しかし、この新作には僕はすっと吸い込まれてしまった。気心知れたバック・バンドとともに作ったセルフプロデュース作。ダニエル・ラノワと作った前作も素晴らしかったが、しかし、あれはラノワの魔術的なプロデュースの方に耳を奪われてしまうアルバムでもあった。それに対して、この新作は自然体。ただ、新しく出来た曲をマイクに向かって吹き込んだだけ(盤面にプリントされたRCAのリボン・マイクをあしらったアイコンが洒落ている)。それでいて、こんな音楽的なまろみが優しく滲み出て来るディランのアルバムはついぞ聞いたことがなかった。
先の来日公演を僕は見ていないのだが、ピーター・バラカンに聞いたら、あの時はメンバーの力量をあまり生かしていなかったように見えた、とのこと。でも、ピーターもこの新作ではバック・バンドの上手さに痺れた、と言っていた。そうだな、こんなバンドをディランが得たのは、ザ・バンドの時以来かもしれない。
午後は朝日新聞試聴室選考会議。もちろん、ボブ・ディランを推す。ピーターと例のアフガニスタン・アメリカンの作家の手紙について話す。「SEA OF MEMORY」のプロモーションのため、幾つかの媒体を回ったりした後、夕方、芝浦のスタジオ・セント・ギガへ。ゆりかもめに乗って向かうが、雨が激しくなり、湾岸はなんだか淋しいムード。場所が分からず、しばらく迷う。
着いた場所は、スタンディングなら300人は入りそうな会場。雑誌「OUT THERE」主催の「TOKYO JAZZ BEYOND」という企画で、出演はPHATのみ。つまり実質ワンマン。このロケーションとこの天候。チケットは3000円。これは入りが厳しいだろうなあ、と心配する。

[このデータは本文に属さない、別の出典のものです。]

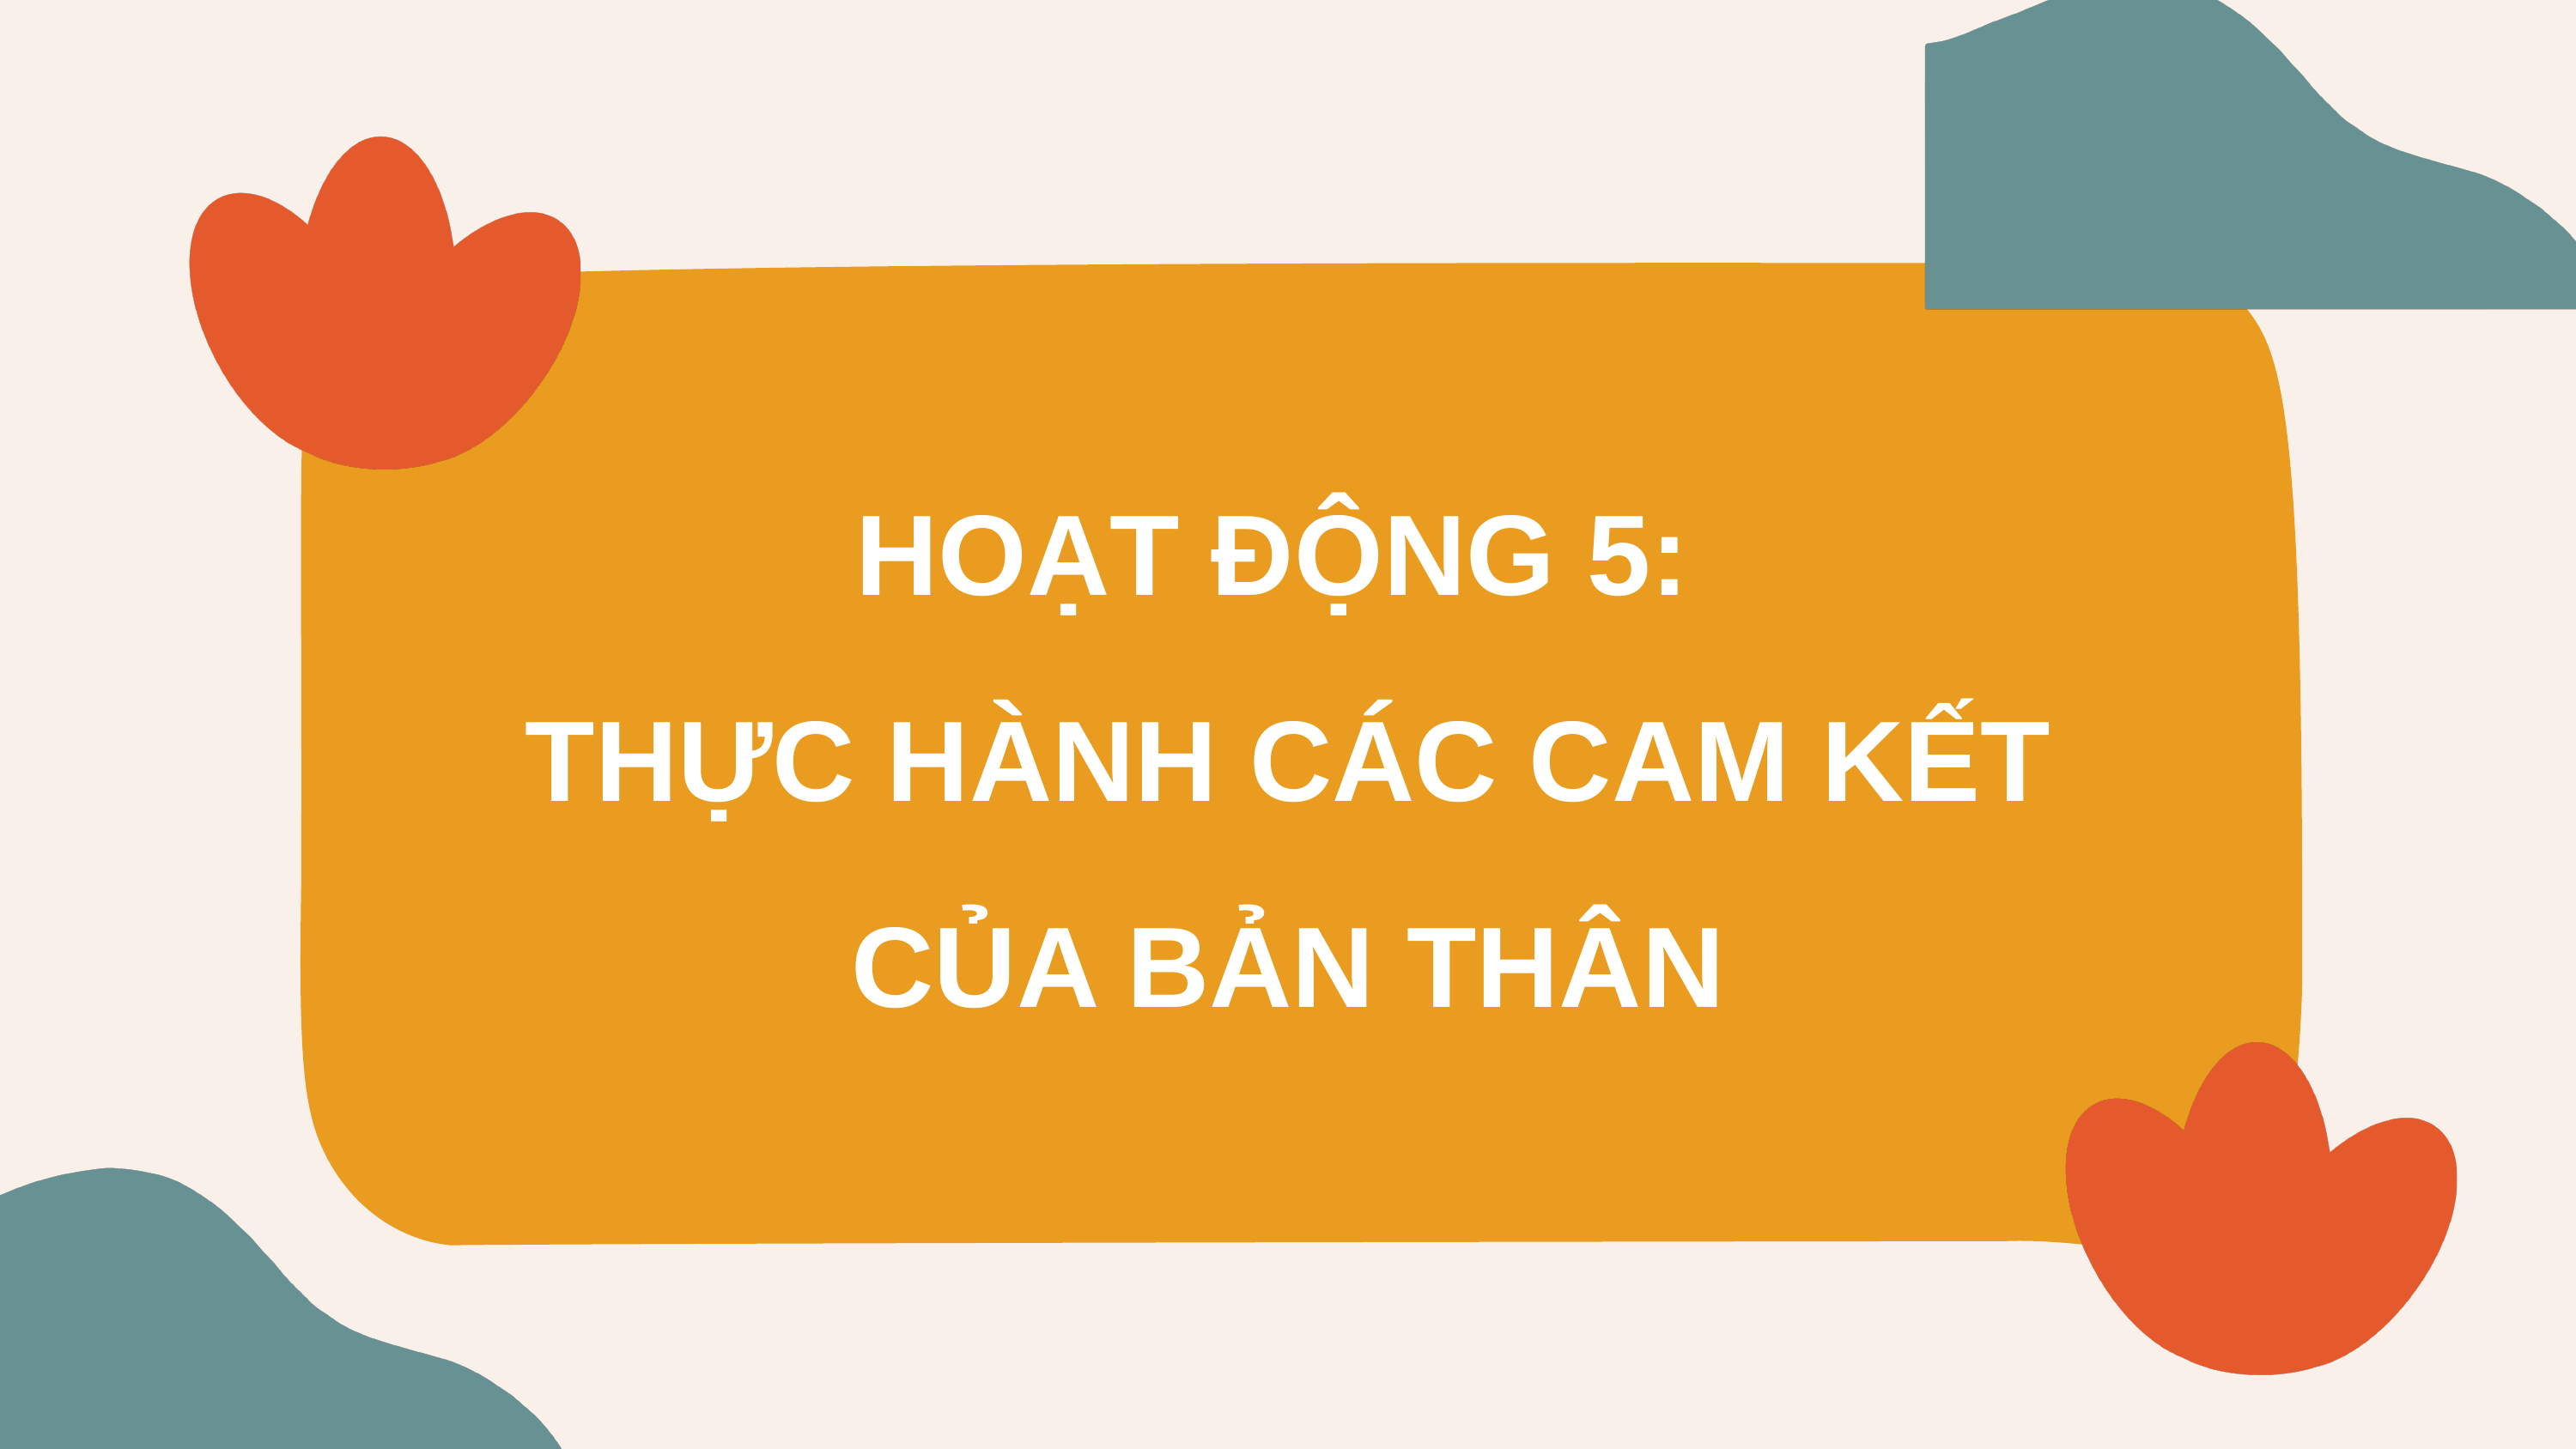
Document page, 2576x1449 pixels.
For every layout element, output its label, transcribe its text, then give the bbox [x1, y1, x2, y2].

text_box [0, 1167, 581, 1449]
text_box HOẠT ĐỘNG 5: THỰC HÀNH CÁC CAM KẾT CỦA BẢN THÂN [1802, 411, 2184, 1030]
text_box HOẠT ĐỘNG 5: THỰC HÀNH CÁC CAM KẾT CỦA BẢN THÂN [392, 411, 800, 1030]
text_box [2065, 1041, 2458, 1375]
text_box [1924, 0, 2576, 310]
text_box [189, 136, 581, 470]
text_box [806, 0, 1796, 1449]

リハを終えたメンバーも今日は寒いかも、と思っていたようだが、蓋を開けてみたら、まずまずの賑い。ステージ前に椅子を出してあったので、緩く埋まった感じにはなる。しかも、驚くべきは女性客の多さ。「OUT THERE」というのは硬派のジャズ雑誌なので、普段、ピットインに通い詰めているような男性客が腕組みして聞いていたりするかと思いきや、どうも、そういう姿が見かけられない。年齢層の若さからしてもPHATの客で、その80%が女性。いつのまに、こんなことになっていたのやら。
ファースト・セットは最近、レコーディングした曲を3人でタイトに演奏。セカンド・セットはアルト・サックスとパーカッションふたりをゲストに加えた6人編成でのフリー・ジャム。1時間で1曲。面白かった。ライターの松永記代美さんが来てくれていたので、久しぶりにお喋りしながら、一緒に帰る。彼女とはめちゃめちゃ古い友人で、いつ知り合ったっけ?と思い出してみたら、僕が22歳くらいの頃か。彼女は透き通るような美少女だったなあ。お互い、二十年間、何してきたんだろうねえ、と不思議な感覚に囚われながら話す。


9.22
スタジオ行って、PHATのナナヨンの続き。もう何日、この曲やってるんだろ。PRO TOOLSでのミックスというのは、エディットの部分とミックスの部分があるわけで、まだエディットが終わっていないので、最終的なミックス・バランスが考えられないでいる。
深夜、青山のオジャス・ラウンジでyamauchiのライヴ。DJブースでカラオケのCDをかけながら歌う。さらにピアノに向かって1曲。ほとんど新曲なのに驚く。
1時すぎに終わったので、西麻布まで歩いて降りていき、BULLETでやっていたsasakidelic氏のイヴェント、「LION3」に。ダブマスターXが回していた。BULLETは寝そべることができるスペースなので、まったりして、半分うとうとしながら聞いてしまう。が、「後で回しませんか?」とsasakidelic氏。レコード持ってないが、バッグの中にあったCD-RだけでDJしてしまった。明け方、sasakidelic氏に車で送ってもらって帰宅。

9.23
午後遅くまで寝過ごす。スタジオ行って、またナナヨンの続き。エフェクト・ループの組み方が複雑で訳分からなくなってきたので、全部、リレコして、オーディオ・ミックスのみの状態に戻す。これでようやくミックスに集中できそう。朝日がやってきて、来週の青柳くんとのセッションの打ち合わせ。アレンジ作業をすべきかと思ったが、先日、さらっと作ったデモをふたりで聞き返してみたら、結構、良い感じ。それをそのまま青柳くんに送るということであっさり終了。